Ночью храп и скрежет зубовный,
перекур между сном и явью.
И орёшь в просвет: «Ерихона б! Землетрясенья!» —
в стихаре одеял… Но жестоко утро.
Вот и местные фарисеи
не веруют, ибо и так разруха.
НИКИТА МЫ ТЕБЯ УБЬЁМ
краснеет надпись на подъезде.
То не в подпитии бабьё —
то неизбежное возмездье.
То мене, текел, упарсин
последней ночи вавилона
среди черёмух и россий
горит в преддверьи перелома.
Никита, мы тебя убьём.
Храпят усталые хрущобы,
и переваривать живьём
горазды ихние утробы.
Из страшной огненной пещи
на высоту наглядно солнца
его хотя бы утащи,
угомони, когда проснётся.
Когда с неба вопросительно промычит сирена,
нужно будет отвечать за слова,
многочисленные слова —
отвечать не словами.
Когда медленно
спустится
на развёрнутом звёздном куполе
блистательный парашютист,
устыдимся своих розоватых складок,
но всё равно
не издадим ни звука.
И даже тогда,
когда будут привязывать к нам —
к этой, к этой, и к той, и к тому —
воздушные шарики,
увлекающие в безвоздушную тьму
наших любимых,
не поднимем глаза:
бойкот.
Пусть берут, что хотят.
Пусть кидают нам сверху бомбу
сердобольного солнца с гвоздём внутри.
Пусть старается этот экзюпери,
мы не слышим пронзительный гул самолёта.
Нас не связывает высота.
Этот, этот, и тот, и та —
мы неслышимнеслышимнеслышим,
винта
вашего мы не слышим!
И тише,
тише там.
Тсс…
И кто нас в итоге поймёт и полечит?
ни строгие музы в струящихся платьях,
ни музы попроще.
О, не кружевницы, что тише воды,
а нали́вницы случайной браги
брожения ночи.
И даже не эти. Такие есть раны,
такие дыры… —
что льётся из крана, из полного рога
и падает в жадном водовороте,
в вакуумном ча́вке.
И мы почему-то туда утекаем,
где нас, почемучек, – простят ли, утешат?

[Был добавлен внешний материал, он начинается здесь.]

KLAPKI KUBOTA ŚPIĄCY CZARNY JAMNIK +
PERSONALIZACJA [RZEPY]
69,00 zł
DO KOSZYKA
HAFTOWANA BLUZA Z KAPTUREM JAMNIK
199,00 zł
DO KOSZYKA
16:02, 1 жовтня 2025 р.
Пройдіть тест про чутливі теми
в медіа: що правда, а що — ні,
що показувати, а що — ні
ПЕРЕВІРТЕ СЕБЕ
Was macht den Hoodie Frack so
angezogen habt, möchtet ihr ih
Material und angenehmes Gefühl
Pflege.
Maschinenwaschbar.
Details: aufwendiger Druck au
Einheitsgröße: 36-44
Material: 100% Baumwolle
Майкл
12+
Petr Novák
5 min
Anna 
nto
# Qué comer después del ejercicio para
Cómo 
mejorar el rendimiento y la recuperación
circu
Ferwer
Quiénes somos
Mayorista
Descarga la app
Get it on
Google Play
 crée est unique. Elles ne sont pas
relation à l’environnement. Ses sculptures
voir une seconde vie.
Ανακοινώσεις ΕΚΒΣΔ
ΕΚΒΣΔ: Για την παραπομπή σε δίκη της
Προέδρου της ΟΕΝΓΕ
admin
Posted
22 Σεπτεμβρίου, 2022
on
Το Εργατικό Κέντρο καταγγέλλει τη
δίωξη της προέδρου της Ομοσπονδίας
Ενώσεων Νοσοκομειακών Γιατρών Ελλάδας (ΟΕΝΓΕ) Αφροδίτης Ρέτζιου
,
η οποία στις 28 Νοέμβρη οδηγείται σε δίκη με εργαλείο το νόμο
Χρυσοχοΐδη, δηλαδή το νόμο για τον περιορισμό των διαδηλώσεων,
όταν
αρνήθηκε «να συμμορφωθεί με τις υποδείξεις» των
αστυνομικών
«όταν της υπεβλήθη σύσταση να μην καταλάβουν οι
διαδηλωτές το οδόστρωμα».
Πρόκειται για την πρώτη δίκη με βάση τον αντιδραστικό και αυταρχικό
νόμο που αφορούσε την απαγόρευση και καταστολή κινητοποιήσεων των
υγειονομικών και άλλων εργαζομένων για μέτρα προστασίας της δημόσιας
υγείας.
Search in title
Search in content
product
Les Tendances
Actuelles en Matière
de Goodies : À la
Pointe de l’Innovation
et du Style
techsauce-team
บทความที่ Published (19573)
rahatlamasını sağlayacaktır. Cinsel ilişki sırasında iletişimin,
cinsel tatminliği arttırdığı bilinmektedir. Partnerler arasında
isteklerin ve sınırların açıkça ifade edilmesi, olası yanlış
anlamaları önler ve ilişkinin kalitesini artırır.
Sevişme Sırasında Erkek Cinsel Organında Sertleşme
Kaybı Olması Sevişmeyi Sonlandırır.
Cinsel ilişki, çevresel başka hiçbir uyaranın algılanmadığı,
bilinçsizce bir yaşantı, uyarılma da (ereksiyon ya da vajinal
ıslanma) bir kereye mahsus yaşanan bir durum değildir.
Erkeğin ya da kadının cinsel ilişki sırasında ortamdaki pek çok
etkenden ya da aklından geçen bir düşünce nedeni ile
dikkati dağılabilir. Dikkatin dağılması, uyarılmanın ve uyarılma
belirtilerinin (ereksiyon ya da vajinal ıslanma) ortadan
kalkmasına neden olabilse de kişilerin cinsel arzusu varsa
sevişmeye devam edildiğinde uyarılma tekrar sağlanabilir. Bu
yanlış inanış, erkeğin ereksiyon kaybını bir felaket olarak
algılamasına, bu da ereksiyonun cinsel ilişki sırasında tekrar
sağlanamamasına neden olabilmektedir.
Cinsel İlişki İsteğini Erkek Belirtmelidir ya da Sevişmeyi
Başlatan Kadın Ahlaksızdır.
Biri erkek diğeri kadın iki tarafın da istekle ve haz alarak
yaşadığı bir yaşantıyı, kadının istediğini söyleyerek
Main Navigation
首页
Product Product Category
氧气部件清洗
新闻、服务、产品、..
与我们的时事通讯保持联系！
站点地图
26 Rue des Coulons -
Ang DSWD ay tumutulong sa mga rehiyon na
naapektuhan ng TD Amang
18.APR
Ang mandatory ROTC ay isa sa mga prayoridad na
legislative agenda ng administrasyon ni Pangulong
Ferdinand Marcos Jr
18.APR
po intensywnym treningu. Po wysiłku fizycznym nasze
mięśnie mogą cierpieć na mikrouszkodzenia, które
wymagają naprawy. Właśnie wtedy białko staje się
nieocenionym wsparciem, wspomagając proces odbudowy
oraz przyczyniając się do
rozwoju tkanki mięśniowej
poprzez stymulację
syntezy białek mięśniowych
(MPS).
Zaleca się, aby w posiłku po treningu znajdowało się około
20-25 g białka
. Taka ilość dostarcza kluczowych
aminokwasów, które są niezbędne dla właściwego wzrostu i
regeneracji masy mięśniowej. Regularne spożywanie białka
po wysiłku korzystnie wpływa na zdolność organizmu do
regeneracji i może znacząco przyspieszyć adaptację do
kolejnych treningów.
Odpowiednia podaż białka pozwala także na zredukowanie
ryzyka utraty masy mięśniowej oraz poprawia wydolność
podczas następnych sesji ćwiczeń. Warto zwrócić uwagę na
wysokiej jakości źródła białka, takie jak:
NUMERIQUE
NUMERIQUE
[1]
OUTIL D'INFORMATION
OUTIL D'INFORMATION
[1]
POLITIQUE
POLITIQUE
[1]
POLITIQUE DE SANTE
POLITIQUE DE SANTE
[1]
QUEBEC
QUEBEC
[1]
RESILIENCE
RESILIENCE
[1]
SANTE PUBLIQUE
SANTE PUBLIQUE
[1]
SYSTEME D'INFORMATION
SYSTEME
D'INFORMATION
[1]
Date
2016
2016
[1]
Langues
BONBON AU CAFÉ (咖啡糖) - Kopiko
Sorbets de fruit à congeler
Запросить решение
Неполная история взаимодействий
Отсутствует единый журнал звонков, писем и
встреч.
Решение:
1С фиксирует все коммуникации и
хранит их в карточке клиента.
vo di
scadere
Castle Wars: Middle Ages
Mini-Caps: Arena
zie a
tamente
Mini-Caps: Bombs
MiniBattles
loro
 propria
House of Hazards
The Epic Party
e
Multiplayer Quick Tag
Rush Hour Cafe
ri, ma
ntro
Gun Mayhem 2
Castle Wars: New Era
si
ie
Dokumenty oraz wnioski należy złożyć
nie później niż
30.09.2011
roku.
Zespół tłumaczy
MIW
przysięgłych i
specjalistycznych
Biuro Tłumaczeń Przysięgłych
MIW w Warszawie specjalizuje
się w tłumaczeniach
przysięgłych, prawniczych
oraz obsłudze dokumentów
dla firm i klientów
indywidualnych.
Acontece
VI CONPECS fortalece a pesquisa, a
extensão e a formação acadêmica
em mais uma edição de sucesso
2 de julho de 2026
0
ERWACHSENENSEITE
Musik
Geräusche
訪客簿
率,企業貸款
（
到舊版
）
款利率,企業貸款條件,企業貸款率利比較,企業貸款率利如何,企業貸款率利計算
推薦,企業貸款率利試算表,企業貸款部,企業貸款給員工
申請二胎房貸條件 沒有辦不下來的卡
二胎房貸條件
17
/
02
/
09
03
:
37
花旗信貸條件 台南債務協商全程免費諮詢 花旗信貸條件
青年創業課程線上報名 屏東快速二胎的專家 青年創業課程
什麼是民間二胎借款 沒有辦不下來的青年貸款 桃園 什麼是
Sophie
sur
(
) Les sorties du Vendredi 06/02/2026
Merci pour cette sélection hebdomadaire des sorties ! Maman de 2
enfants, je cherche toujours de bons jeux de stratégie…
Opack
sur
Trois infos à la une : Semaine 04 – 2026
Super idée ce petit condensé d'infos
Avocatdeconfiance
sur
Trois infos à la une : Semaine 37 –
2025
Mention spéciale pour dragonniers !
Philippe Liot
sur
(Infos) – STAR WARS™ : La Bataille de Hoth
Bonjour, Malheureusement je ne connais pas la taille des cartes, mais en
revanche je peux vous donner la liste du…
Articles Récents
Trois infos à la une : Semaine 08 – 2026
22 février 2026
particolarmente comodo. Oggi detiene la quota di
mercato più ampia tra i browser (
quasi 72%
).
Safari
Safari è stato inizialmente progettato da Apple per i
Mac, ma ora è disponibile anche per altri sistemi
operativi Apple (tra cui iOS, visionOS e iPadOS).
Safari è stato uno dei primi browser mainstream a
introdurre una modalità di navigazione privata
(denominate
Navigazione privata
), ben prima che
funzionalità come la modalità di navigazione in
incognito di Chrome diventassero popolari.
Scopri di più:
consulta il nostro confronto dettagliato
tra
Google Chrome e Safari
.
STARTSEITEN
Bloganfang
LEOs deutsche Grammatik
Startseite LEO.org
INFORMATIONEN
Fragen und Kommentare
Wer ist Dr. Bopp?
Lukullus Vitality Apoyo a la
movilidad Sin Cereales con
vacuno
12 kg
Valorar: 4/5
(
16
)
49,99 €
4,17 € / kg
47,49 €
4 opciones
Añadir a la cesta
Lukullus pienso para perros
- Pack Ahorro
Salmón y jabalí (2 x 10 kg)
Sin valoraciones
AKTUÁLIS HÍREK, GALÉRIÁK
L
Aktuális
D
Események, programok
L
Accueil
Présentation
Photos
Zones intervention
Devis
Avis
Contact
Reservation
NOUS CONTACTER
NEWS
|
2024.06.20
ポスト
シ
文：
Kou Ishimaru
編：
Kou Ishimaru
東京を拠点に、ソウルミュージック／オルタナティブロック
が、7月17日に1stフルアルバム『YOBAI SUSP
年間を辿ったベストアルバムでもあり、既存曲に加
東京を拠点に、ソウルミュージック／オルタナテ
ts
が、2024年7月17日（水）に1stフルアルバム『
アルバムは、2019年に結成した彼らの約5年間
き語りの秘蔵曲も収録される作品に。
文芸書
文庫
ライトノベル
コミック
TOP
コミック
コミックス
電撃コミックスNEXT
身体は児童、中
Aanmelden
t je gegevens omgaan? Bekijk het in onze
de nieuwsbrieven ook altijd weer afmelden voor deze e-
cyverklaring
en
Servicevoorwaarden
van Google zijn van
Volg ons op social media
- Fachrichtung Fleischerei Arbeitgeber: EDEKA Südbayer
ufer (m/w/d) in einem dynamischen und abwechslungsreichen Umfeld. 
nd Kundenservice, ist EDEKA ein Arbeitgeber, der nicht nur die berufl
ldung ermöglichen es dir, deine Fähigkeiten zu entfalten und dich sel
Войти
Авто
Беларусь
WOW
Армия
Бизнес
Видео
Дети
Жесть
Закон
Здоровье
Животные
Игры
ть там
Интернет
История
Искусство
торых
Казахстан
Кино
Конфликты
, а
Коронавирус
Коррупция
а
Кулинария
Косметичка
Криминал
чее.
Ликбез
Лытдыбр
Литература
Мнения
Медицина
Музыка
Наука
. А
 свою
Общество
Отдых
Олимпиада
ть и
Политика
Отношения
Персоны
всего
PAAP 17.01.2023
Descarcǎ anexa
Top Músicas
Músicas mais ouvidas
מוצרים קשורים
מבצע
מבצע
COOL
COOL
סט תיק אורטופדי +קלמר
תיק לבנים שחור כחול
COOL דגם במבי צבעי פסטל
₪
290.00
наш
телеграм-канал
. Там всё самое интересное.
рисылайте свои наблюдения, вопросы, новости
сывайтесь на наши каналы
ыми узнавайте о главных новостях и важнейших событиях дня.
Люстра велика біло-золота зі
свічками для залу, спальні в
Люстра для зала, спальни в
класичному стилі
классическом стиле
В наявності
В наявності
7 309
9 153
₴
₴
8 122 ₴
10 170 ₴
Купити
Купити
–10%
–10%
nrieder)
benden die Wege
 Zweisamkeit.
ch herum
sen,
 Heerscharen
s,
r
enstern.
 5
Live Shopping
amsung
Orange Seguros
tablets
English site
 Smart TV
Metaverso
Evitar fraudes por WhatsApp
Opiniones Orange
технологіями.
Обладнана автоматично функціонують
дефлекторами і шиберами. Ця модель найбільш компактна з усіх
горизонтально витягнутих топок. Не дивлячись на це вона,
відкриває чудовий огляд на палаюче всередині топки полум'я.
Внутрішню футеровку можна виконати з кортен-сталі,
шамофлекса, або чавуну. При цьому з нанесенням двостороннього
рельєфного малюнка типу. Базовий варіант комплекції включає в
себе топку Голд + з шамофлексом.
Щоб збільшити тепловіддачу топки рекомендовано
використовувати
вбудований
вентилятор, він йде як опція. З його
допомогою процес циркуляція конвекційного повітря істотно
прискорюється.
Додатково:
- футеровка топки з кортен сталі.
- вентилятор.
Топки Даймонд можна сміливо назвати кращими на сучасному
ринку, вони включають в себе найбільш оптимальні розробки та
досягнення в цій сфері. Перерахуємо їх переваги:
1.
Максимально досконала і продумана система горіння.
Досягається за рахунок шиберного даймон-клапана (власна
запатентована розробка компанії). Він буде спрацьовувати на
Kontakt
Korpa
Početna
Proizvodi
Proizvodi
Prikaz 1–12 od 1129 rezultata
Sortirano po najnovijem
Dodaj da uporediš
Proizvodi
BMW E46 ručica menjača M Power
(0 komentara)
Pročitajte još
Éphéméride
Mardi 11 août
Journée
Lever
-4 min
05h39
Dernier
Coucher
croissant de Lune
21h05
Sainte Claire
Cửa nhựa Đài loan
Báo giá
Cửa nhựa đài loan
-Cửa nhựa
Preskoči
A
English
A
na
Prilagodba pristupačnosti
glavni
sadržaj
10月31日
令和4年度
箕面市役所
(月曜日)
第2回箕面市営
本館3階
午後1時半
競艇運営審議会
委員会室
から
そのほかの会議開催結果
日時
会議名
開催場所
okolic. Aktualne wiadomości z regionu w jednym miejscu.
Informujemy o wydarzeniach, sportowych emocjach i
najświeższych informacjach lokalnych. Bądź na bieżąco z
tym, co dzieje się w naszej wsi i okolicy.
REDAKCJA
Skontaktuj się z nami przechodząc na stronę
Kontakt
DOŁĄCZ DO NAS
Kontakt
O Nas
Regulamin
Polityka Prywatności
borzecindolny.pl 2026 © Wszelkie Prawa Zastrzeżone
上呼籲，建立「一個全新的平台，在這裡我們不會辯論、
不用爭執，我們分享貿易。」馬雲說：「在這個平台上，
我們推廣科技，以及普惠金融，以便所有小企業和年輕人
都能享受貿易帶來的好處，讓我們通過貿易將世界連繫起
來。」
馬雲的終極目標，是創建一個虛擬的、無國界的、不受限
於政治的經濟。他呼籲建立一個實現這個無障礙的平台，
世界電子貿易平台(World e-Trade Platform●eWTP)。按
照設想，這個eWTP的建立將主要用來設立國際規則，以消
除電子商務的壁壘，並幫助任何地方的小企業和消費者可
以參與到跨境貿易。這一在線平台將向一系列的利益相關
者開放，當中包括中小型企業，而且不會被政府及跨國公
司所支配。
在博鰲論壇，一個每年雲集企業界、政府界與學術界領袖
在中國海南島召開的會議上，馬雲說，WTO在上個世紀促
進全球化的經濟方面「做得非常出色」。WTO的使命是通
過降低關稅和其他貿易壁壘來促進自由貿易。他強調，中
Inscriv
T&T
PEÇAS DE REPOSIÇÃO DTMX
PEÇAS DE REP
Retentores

и крикнет надсадно в тоннель на прощанье
смущённая уточка.
в разрезе инжир
солнце, потерянное в Алжире
Альбером Марке
разрежённый
альбомный лист
и люди тают в пейзаже
как портовые дымки́
как слякоть пространства вдоль набережной
реки
времён
когда уже не родился
радио ретро, радио ностальжи
кардиовертер
не выровнял
ритм
– сбитым дыханием
с вами по-прежнему говорит
ветер
Пейзаж по-прежнему спокоен и ленив.
Плетутся дворники, сплошь беженцы с Донбасса,
в костры свои последние подбрасывать
просроченный новокаин.
День-призрак: сон не сон: феназепам.
Звонят Покров. Прилипли мухи к стёклам —
четыре ноты на стекле: до-ре-ми-фа
на фоне сна. Зудёж кровоподтёка.
Запомнил всё, проникся, наглотался.
Спасибо, что остался.
Лунная ночь в квартирке:
холодная тень треноги,
картинки на всех булавках,
столбики на страницах…
Зрение меньше веры.
Луч из слегка приоткрытой двери
становится толщиною с волос
с головы отвернувшейся Ариадны,
с золотой поясок Мадонны.
Нет, ничего не видел —
за глаза хватило намёка
(разводы на зеркалах и стёклах,
свет на щеке у Ани).
Хорошо из меня поэта
серьёзного не получилось.
Всё что ни делается – всё к лучшему,
как говорят христиане.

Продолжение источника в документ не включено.